別の論点として、マルチエージェント環境での責任追跡性がある。たとえばカスタマーサポート業務で三つのAIエージェントが連携し、誤った払い戻し処理が発生した場合、どのエージェントの判断が誤っていたのかを特定する仕組みが求められる。RFIはブロックチェーンを用いた不変ログや、暗号論的検証可能な意思決定記録の実現可能性についても情報提供を求めている。この点はPalantirやChainalysisのようなデータ解析・フォレンジック企業の技術と交差する領域だ。
今後の焦点は調達契約と国際標準化
CAISIは今回のRFIで収集した情報をもとに、2026年初頭までにAIエージェントセキュリティの実務指針を発行する計画である。その後の焦点は、この指針が連邦調達規則(FAR)にどこまで組み込まれるかだ。FARに明記されれば、政府と取引する全ベンダーに遵守義務が発生し、実質的な業界標準として機能する。すでに国防総省のCMMC(サイバーセキュリティ成熟度モデル認証)が国防産業に広範な影響を与えた前例があり、同様の波がAIエージェント市場にも訪れる。

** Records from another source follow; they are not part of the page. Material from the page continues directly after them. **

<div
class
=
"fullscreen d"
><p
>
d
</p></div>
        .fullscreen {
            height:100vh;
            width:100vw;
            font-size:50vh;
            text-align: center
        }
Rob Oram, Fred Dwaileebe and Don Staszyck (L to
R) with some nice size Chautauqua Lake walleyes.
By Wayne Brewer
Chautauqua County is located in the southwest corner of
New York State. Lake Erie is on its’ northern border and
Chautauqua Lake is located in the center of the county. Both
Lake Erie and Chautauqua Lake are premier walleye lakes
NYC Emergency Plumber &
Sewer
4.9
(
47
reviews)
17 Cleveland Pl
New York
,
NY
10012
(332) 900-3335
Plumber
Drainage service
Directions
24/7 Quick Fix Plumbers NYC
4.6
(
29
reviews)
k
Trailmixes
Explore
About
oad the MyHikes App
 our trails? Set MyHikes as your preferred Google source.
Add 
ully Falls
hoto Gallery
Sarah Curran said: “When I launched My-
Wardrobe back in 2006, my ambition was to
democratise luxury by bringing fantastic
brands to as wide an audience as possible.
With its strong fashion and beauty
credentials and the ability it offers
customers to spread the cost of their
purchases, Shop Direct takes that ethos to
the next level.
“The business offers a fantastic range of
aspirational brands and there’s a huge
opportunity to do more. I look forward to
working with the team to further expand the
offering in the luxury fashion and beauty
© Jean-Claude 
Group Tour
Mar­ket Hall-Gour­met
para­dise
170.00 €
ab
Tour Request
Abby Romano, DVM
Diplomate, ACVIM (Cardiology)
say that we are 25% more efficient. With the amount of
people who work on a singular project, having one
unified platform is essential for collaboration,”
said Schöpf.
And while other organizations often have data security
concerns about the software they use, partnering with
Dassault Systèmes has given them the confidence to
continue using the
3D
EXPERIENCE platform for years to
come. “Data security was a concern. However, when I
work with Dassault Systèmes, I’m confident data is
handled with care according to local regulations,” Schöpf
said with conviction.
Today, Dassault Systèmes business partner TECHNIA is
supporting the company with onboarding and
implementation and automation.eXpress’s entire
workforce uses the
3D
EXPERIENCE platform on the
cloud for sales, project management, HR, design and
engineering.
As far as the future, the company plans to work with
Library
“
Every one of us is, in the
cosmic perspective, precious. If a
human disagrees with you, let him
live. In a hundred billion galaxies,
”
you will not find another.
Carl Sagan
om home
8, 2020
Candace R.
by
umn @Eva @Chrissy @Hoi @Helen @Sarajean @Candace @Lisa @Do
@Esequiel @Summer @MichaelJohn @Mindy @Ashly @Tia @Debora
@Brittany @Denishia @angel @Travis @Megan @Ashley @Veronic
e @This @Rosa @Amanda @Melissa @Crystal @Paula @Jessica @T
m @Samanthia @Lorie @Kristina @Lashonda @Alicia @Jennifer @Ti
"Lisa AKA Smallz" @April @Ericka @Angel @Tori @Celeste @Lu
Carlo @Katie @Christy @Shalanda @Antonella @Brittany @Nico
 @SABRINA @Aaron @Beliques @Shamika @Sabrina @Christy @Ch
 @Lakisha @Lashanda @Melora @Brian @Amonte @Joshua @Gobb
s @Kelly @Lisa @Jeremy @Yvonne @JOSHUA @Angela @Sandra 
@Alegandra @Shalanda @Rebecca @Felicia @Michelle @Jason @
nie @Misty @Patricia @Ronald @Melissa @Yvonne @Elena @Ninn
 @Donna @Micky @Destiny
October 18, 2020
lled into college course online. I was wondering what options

さらに欧州連合のAI法とNIST基準の相互運用性が次の争点になる。欧州は域内での高リスクAIシステムに対し、人間による監視と説明責任を要求している。NISTのエージェント指針がこれと整合しなければ、グローバル展開するAI企業に二重規制のコストを強いることになる。CAISIのRFIの成否は、米国発のAI安全基準が国際的に通用するかどうかのリトマス試験紙でもある。